Orange Alert

PSC Workshops

Environmental Storytelling Series Thomas Gant

Public Scholarship Certificate (PSC) workshop series provides opportunities to work with scholars, teachers, and community partners committed to publicly engaged work. Attendance in these workshops prepares participants with theoretical and methodological tools fundamental for pursuing successful publicly engaged projects.

PSC workshop dates and times are announced via the PSC listserv as well as the EHN and Graduate School calendars. At least one core PSC workshop from the list below will be offered each semester, and a number of additional workshops and events will be designated for PSC credit each semester.

Core Workshops

  • Publicly Engaged Research Methods & Ethics

This workshop aids participants in establishing and defining their research methodologies and ethics when working in community settings. Workshop leaders will discuss how their methodologies have contributed to the work they conduct, and how these frameworks both limit and expand what is possible with community partners. Speakers will outline how their research ethics developed across projects as well as facilitate activities to equip participants with the tools necessary to (re)evaluate their own ethics as their scholarship progresses.

  • Engaged Teaching

This seminar explores strategies for bringing publicly engaged scholarship and methods into the classroom. Speakers will provide an overview of the processes involved in establishing and maintaining community partnerships, identifying projects that simultaneously serve community partners and move students towards learning goals/outcomes, and creating assignments students will be able to engage beyond the classroom.

  • Communicating with and across Communities

Working with non-academic communities requires academics to learn to communicate in forms outside of traditional academic genres. This seminar emphasizes the importance of cultivating effective community engaged and public facing communications. After providing an overview of potential strategies for demystifying academic data, processes, and jargon, the facilitators provide in-depth perspectives on how they have approached communications across contexts, genres, and media within their own work.

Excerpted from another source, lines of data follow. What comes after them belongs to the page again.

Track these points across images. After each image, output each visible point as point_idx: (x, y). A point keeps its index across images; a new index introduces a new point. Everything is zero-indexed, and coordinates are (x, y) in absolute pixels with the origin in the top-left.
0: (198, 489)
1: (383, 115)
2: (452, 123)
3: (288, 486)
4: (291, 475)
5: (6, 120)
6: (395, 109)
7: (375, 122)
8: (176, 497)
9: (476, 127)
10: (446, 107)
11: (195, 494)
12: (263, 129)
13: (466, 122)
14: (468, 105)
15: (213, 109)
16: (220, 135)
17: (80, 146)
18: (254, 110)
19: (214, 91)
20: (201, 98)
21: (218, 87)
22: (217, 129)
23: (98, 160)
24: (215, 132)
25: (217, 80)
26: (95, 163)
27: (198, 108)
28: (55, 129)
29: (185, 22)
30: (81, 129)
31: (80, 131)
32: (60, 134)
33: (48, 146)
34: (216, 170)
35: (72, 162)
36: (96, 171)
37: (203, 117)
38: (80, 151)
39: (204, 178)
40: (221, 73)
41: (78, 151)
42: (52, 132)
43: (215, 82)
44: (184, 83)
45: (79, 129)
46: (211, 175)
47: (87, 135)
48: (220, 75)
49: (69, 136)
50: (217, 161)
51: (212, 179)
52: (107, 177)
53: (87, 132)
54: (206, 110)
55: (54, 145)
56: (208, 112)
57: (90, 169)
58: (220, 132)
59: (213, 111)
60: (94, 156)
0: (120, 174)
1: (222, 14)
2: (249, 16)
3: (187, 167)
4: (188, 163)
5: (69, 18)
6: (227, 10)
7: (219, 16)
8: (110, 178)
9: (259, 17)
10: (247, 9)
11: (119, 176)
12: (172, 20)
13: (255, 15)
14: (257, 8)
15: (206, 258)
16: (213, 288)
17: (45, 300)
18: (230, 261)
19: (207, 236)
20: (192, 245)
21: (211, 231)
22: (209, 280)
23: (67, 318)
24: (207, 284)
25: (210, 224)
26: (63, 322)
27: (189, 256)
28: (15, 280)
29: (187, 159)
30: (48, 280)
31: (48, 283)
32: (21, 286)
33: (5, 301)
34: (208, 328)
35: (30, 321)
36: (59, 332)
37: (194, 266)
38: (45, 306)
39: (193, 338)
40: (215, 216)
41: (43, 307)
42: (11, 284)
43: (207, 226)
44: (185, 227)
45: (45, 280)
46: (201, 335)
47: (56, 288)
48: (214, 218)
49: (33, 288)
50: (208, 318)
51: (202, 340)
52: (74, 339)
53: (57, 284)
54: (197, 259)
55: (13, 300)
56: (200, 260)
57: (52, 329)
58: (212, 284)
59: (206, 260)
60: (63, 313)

  • Public Engagement & Professional Development

This seminar focuses on how public scholarship can be showcased in job applications for graduate students preparing to enter diverse job markets across and beyond the academy. Hosted by a experienced faculty members and/or community partners, the seminar explores different career pathways available to publicly engaged graduate students. The seminar provides answers to questions such as: How do I present public scholarship as part of my broader professional profile? How do I communicate the value of research bridging academic and public spheres? How do I carve out space in academia to engage in public scholarship? How do I put my scholarly training to use in work beyond the academy?